IO Bound workload is quite different from CPU bound one, which happens when your working set (normally only fraction of your database) fits in memory. What is fast when data is in memory can be extremely slow if it does not. For example if you have the query which analyzes 10000 rows it often would take fraction of the second with fully in memory workload, however if you would need to go to the disk, lets say even only in 10% of the cases and so perform 1000 possibly random reads you will have query taking at least 5-10 second, or more under the load which is already way more than you should target for web applications.
So designing your application think what kind of application are you designing ? Can you make it CPU bound/In memory ? If yes the whole class of the problems may not exist and you might be able to use solutions which are easier to implement. But beware if you design your application as CPU bound and when it scales so much you can’t afford to get enough memory any more, you might have very sharp performance drop and complex changes may be required to get your application back to speed.
The cases when going from CPU bound to IO bound hits the most is there a lot of rows are analyzed – count queries, group by, order by without indexes, search queries etc. Basically as soon as you have more than 100 rows analyzed by the query and these rows are “random access” to large tables (so chances they would require physical IO are high) I would highlight this query as possibly having performance problems.
Also do not look just at “typical” case – in many cases worst 5% would be responsible for majority of performance problems.
Let me illustrate it on simple case. Assuming you have Web application which has some form of messaging between users. You may want to display to the user number of unread messages as well as use total number of messages in the mailbox at least to draw “pager”. Easy solution is to do select count(*) from messages where user_id=134 or use SQL_CALC_FOUND_ROWS flag for your main select query. If you’re having CPU bound application it is as much as you might need to go especially if you have some form of caching on top of that. For IO bound application you however will run in trouble pretty soon even with 1000 messages in mailbox may start slowing things down.
Now you may get few percent of very active users who will get both extreme number of messages in their mailbox and will spend a lot of time on the site – generating much more load than average user, so their contribution to the load my be significant plus you do not want to piss of your most loyal users with slow page load times.
So for IO bound applications you will need to add counts for all messages, read messages etc, make sure they are updated (ie use triggers) and make sure all selects use index for ORDER BY .. LIMIT.
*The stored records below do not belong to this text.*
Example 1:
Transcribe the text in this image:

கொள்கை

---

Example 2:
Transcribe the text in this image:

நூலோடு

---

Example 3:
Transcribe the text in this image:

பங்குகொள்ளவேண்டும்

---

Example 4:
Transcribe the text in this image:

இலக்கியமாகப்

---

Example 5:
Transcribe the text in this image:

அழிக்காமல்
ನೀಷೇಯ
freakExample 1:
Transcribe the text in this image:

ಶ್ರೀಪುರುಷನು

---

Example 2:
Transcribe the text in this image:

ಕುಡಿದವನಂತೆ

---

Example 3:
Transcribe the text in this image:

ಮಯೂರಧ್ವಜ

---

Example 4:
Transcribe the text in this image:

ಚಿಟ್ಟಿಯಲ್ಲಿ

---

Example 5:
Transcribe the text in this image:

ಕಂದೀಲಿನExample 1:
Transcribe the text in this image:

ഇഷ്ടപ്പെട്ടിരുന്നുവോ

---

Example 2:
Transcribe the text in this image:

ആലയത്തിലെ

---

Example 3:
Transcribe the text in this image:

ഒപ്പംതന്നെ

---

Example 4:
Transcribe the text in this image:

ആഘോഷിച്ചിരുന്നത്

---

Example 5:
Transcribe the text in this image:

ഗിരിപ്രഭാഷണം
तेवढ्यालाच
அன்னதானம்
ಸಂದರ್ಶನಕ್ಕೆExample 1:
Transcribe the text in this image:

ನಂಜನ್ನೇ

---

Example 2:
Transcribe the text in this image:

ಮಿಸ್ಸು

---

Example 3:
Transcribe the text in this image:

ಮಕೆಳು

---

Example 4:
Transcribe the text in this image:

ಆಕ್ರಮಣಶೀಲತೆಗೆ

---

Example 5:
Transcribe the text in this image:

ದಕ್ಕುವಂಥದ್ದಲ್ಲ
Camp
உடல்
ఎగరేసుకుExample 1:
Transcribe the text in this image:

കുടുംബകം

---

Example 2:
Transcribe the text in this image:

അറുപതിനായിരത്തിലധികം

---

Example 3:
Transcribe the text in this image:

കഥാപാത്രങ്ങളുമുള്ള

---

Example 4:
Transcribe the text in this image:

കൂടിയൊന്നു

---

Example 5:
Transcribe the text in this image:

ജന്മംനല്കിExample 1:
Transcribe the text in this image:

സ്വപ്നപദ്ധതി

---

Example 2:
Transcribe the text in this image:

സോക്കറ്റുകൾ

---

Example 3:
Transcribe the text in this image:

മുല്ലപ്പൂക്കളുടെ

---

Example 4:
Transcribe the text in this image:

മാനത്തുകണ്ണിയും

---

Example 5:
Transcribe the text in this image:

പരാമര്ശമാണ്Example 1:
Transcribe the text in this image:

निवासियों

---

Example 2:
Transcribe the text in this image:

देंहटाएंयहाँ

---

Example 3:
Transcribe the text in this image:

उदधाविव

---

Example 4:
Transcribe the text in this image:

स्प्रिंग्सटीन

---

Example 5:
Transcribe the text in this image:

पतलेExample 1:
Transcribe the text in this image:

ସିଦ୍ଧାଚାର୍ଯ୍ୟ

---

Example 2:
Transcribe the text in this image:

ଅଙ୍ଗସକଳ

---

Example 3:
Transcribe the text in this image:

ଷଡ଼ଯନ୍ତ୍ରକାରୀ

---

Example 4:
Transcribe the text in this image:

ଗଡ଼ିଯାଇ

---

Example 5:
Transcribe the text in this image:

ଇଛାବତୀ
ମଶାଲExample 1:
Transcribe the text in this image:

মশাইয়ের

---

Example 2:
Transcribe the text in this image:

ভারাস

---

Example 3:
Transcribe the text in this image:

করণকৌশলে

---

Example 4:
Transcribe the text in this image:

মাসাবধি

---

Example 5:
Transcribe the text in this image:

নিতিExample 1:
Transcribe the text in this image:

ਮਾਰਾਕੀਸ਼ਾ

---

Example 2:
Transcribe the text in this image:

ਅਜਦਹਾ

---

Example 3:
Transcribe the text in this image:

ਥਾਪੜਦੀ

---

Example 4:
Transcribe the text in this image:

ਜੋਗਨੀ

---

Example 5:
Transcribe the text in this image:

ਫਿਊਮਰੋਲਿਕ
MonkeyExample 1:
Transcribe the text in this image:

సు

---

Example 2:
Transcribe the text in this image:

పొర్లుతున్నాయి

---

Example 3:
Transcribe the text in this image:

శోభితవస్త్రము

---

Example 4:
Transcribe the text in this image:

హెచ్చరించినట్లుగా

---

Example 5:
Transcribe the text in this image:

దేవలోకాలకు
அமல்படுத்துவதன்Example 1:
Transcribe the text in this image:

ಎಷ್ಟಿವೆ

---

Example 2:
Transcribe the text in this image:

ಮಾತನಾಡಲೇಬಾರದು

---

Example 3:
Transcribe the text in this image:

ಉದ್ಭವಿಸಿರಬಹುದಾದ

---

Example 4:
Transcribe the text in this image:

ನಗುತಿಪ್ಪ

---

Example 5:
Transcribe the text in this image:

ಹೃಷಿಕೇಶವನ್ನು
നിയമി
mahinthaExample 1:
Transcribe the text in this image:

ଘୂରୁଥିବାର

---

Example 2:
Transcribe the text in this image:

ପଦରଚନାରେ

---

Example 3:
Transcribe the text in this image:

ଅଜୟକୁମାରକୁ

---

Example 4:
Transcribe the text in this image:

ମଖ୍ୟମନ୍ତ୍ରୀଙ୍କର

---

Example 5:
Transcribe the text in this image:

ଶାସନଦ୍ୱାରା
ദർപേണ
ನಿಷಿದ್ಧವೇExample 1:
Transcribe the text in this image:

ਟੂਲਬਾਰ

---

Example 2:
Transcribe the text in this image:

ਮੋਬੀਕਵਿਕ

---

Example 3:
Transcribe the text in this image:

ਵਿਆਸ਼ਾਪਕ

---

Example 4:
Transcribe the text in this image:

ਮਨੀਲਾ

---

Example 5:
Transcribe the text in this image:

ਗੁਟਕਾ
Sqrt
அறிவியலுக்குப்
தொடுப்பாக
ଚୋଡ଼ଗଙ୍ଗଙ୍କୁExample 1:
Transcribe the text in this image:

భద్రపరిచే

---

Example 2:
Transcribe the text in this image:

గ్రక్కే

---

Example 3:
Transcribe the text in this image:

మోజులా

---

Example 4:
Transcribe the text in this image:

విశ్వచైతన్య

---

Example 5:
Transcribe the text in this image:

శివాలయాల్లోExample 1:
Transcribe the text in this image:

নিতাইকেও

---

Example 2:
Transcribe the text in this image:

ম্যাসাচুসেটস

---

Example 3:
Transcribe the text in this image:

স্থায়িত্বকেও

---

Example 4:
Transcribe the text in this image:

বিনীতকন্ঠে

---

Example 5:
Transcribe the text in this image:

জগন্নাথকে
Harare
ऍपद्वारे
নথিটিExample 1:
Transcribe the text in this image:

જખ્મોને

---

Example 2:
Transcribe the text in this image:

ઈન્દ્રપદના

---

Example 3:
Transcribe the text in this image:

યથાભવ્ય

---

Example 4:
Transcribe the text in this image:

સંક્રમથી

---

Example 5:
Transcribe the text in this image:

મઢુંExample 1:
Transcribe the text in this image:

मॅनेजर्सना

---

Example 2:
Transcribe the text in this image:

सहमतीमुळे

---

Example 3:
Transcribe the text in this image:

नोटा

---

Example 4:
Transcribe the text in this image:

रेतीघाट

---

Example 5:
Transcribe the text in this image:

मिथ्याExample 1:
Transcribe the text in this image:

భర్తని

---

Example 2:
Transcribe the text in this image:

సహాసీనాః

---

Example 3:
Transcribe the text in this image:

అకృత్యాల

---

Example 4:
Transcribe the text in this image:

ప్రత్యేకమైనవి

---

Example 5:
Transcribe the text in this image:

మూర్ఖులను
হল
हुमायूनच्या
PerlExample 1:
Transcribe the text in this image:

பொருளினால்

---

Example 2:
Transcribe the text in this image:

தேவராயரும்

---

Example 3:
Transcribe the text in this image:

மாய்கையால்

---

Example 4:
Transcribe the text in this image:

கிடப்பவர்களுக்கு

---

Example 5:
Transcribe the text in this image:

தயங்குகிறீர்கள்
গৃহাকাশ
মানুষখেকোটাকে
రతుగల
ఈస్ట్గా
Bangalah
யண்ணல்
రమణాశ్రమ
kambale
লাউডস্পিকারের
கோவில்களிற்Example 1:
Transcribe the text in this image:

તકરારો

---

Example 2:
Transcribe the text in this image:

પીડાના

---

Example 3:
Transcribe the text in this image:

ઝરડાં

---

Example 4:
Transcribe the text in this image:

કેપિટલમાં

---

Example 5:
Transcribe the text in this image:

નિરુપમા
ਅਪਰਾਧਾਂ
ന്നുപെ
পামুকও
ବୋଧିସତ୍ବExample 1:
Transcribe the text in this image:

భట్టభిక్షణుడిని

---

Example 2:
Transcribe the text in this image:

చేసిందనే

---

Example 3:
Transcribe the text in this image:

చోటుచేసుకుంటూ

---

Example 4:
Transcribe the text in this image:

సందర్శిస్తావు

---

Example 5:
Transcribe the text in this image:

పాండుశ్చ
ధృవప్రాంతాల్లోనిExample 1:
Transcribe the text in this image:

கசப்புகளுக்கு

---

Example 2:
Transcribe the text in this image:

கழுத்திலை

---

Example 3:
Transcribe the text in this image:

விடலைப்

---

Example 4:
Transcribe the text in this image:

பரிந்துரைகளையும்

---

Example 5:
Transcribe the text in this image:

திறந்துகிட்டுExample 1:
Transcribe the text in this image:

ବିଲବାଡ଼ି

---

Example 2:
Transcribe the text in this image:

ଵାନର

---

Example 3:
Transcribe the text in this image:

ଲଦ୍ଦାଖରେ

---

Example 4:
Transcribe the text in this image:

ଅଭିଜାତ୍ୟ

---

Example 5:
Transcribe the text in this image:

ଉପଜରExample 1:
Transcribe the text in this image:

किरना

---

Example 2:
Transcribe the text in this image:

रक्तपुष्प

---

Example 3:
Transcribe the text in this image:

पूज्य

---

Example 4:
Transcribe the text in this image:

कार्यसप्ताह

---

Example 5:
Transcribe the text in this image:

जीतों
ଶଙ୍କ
For IO bound applications Clustering (data locality) also becomes very important – if Innodb tables are used having simply auto_increment id on messages would likely be much slower than (user_id,sub_id) combined primary key as this one will cluster messages for same user_id and normally allow to fetch them all using only few physical IOs.
You may argue you still will have the problems with such design in CPU bound case – yes you will but it will happen with 100.000 messages not 100 messages as in IO bound case which is large enough for many application classes not to think about it.